Spero, mi auguro e di cuore auguro che tutti coloro che sono in ricerca indirizzino il loro tempo per risanare tutte le relazioni ,curandone particolarmente l’AFFETTIVITA’,COME CERCATORI DI BENE ,anche dentro il MALE.
Allora la nostra PASQUA-PACE ci donera’ il frutto che chiede S.Bernardo a Maria,intercedendo per Dante,nel 33 del PARADISO.
Ancor ti priego regina,che puoi
ciò che tu vuoli,CHE CONSERVI SANI,
DOPO TANTO VEDER,LI AFFETTI SUOI.
Grazie a tutti. Un abbraccio Giuseppina
Mi son destata pensando alla vita di Madre Teresa.
Non so se abbia mai perso tempo a descrivere il male.
Ritengo abbia ascoltato il grido di dolore di coloro che soffrivano e si sia rimboccata le maniche.
Il male non è così importante da essere descritto, lo si lascia alle tenebre, sarà la luce a farlo emergere dalla sua ombra per contrasto… contrastandolo?
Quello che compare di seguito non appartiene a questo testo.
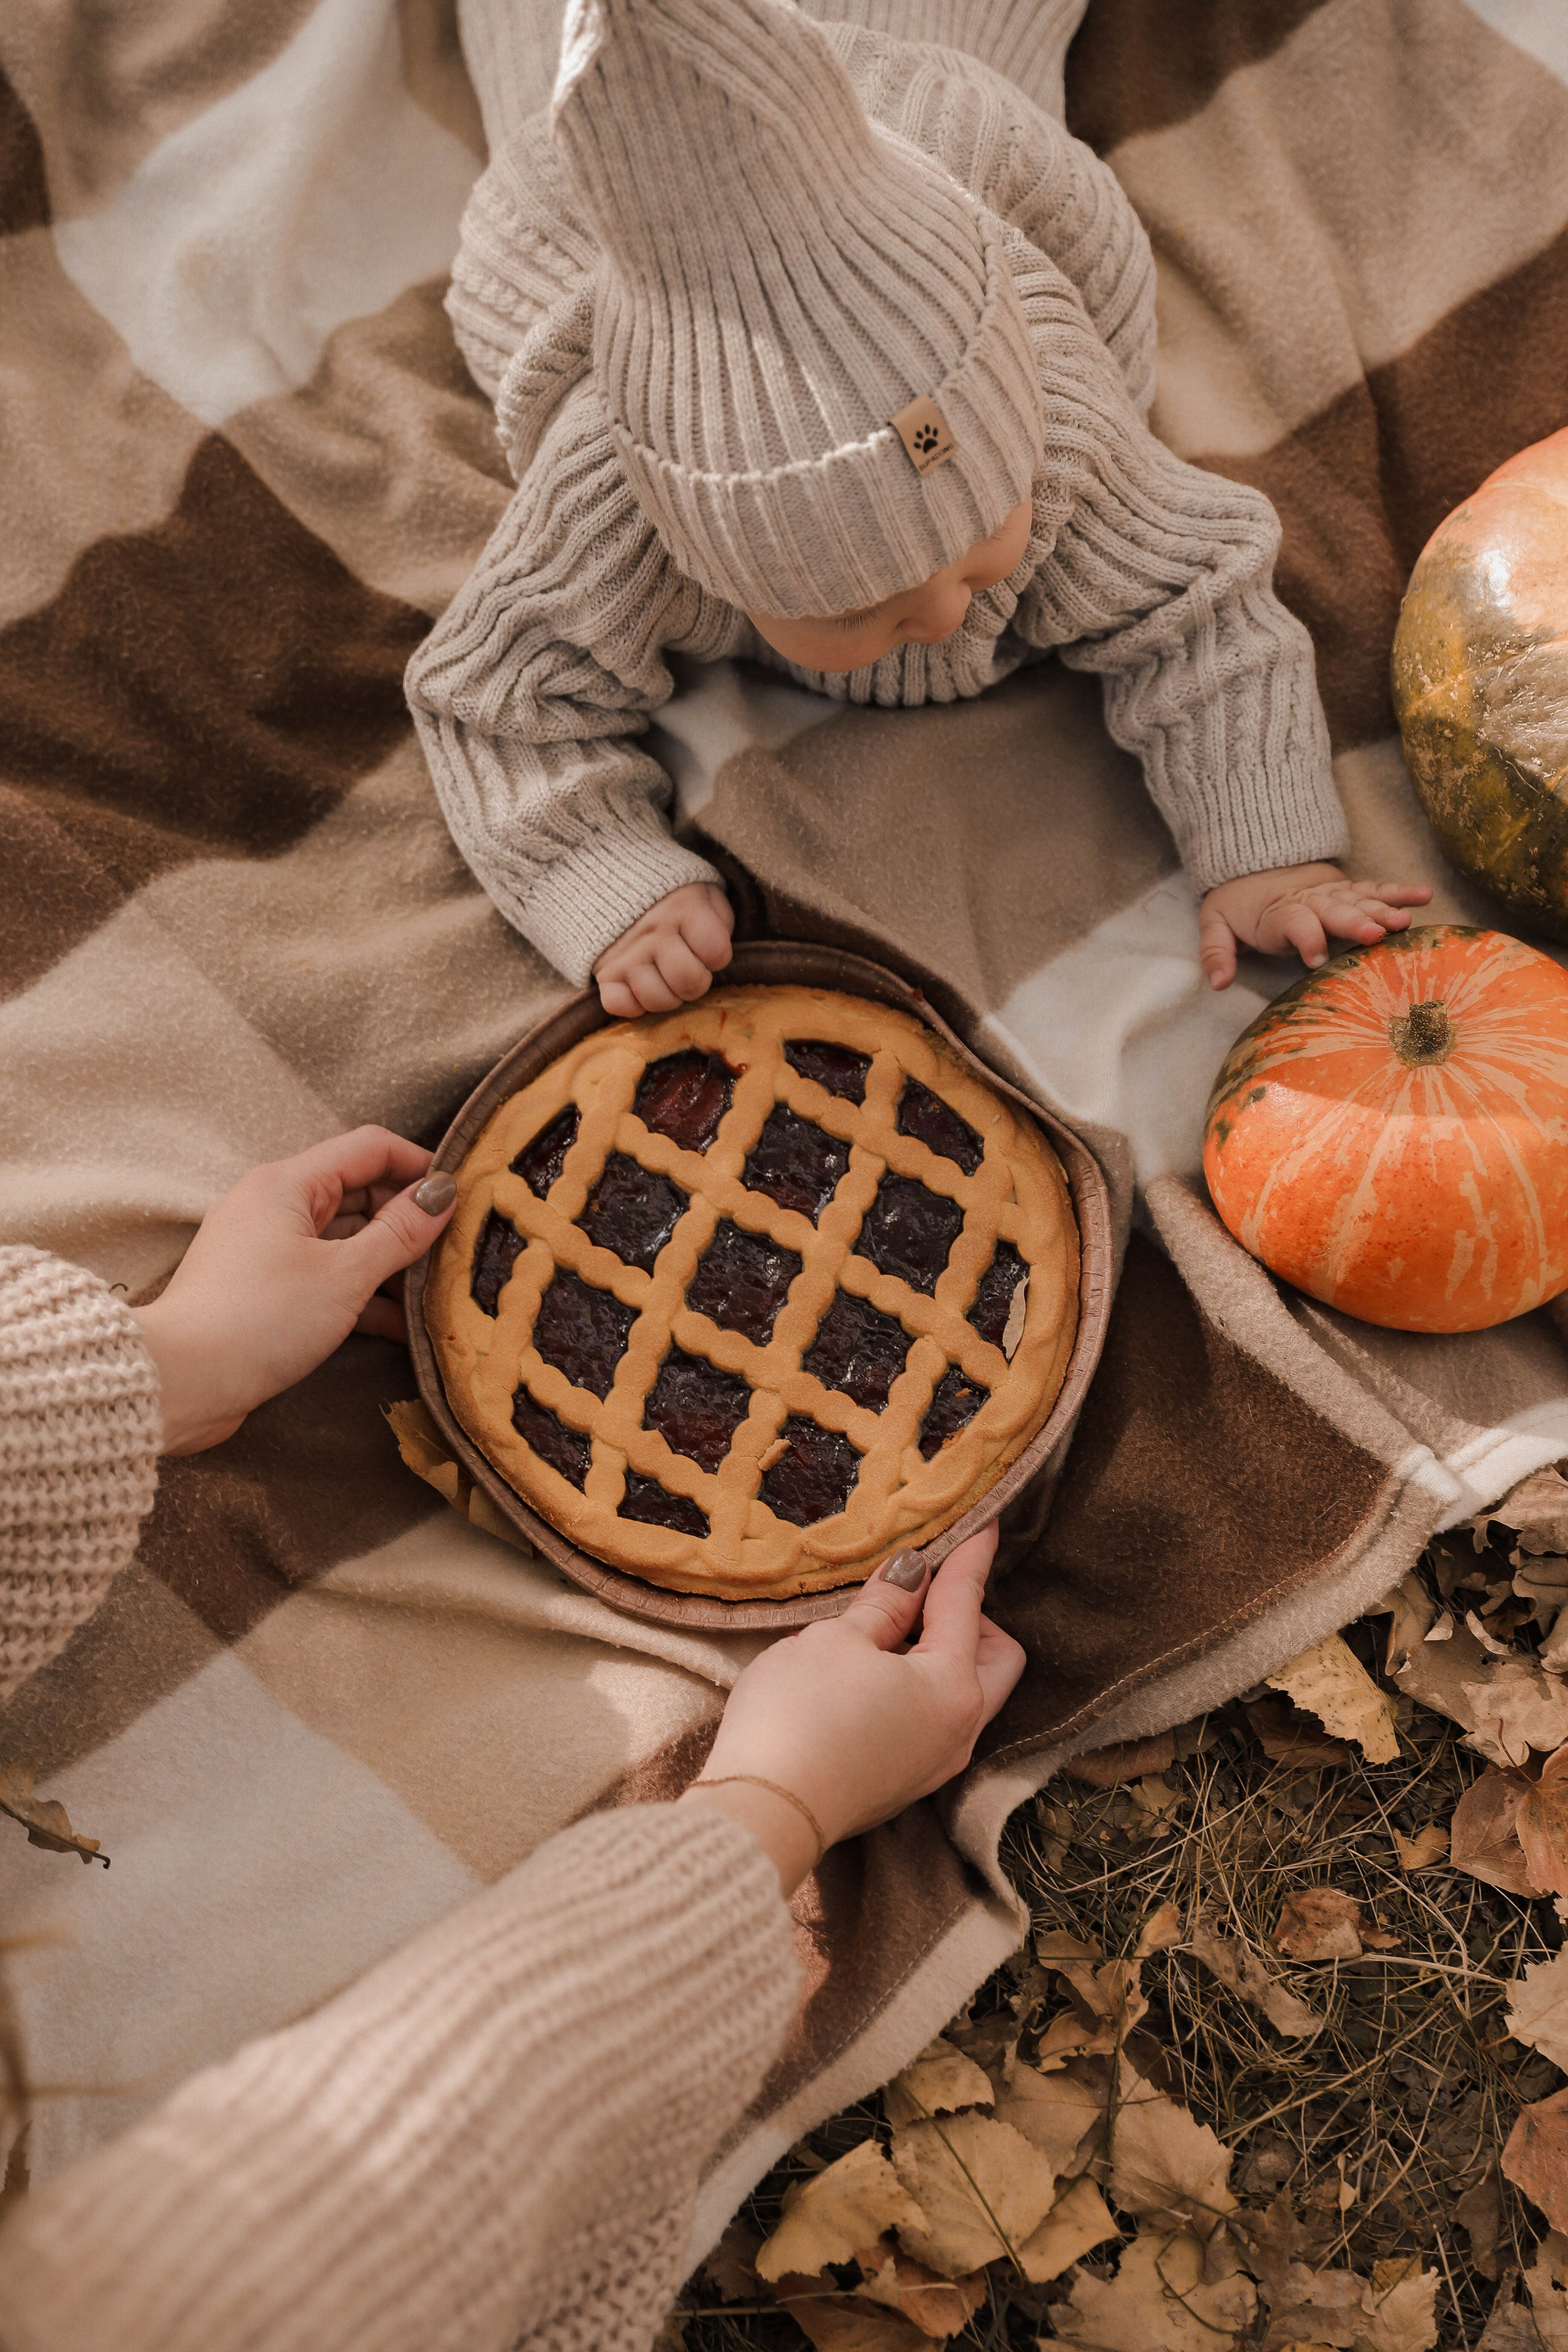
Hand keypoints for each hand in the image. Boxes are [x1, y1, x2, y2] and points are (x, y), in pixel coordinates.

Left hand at [131, 1128, 457, 1454]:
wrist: (180, 1382)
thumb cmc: (259, 1318)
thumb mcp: (344, 1274)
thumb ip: (399, 1232)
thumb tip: (443, 1194)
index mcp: (288, 1183)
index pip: (369, 1147)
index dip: (419, 1163)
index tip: (463, 1194)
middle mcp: (274, 1205)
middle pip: (359, 1192)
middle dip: (408, 1219)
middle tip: (456, 1249)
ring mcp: (267, 1249)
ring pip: (345, 1240)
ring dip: (389, 1263)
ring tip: (436, 1291)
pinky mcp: (265, 1290)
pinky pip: (325, 1277)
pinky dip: (361, 1294)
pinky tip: (400, 1326)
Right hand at [593, 882, 733, 1016]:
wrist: (618, 887)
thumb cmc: (673, 899)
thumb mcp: (704, 895)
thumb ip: (719, 921)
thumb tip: (717, 956)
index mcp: (683, 908)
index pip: (716, 951)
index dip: (718, 955)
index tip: (706, 947)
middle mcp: (653, 932)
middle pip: (690, 982)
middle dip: (696, 980)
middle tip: (687, 967)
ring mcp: (626, 954)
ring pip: (658, 1000)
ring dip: (667, 995)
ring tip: (665, 977)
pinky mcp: (605, 973)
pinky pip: (619, 1005)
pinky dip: (632, 1004)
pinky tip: (640, 987)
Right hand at [679, 1525, 1024, 1894]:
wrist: (762, 1814)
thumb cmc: (798, 1717)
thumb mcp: (837, 1641)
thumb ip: (884, 1605)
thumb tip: (912, 1573)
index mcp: (953, 1687)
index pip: (968, 1603)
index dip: (971, 1557)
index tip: (985, 1522)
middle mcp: (959, 1731)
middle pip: (994, 1657)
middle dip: (972, 1618)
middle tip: (924, 1589)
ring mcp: (934, 1765)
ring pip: (965, 1693)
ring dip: (942, 1654)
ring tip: (887, 1627)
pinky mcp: (903, 1784)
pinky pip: (934, 1722)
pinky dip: (919, 1688)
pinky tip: (871, 1673)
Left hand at [1198, 863, 1431, 989]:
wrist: (1252, 866)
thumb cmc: (1237, 905)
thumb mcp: (1214, 924)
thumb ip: (1215, 952)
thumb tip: (1218, 983)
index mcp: (1275, 914)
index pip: (1293, 923)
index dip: (1305, 938)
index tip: (1317, 959)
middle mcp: (1308, 901)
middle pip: (1334, 910)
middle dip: (1354, 922)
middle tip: (1375, 935)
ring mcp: (1331, 894)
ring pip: (1359, 901)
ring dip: (1383, 910)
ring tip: (1405, 921)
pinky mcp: (1347, 891)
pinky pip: (1375, 890)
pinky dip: (1399, 892)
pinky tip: (1424, 895)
Noi non facciamone un idolo
Penso che è solo perseverando nell’incarnazione del metodo iniziatico a cui aderiamo, che incontreremo la modalità con cui corrispondere nella nostra vita al quesito che hai posto.
Ritengo importante rimeditare attivamente e nella consapevolezza PERSONALMENTE i misteri della “Settimana Santa”
I Vangeli DELLA PASSIONE, sono LA BUONA NOVELLA, la modalità, con cui vien “descritto il male”…
ciao.
Un abbraccio e buona domenica
Rosella
Giuseppina e Rosella
Grazie a entrambe per le vostre parole e riflessioni.
Sì, il Male purtroppo esiste, ed è tanto, ed è forte, e ci tocca confrontarci con esso in qualche modo.
Forse la letteratura – di cui specificamente mi sono occupato nel post – può guardarlo in faccia senza restarne pietrificata, se appunto non indulge nella fascinazione del Male medesimo, se non se ne fa sedurre e se non “approfitta” di qualche scorciatoia ma va fino in fondo, con una “cattiveria” giusta e quasi santa.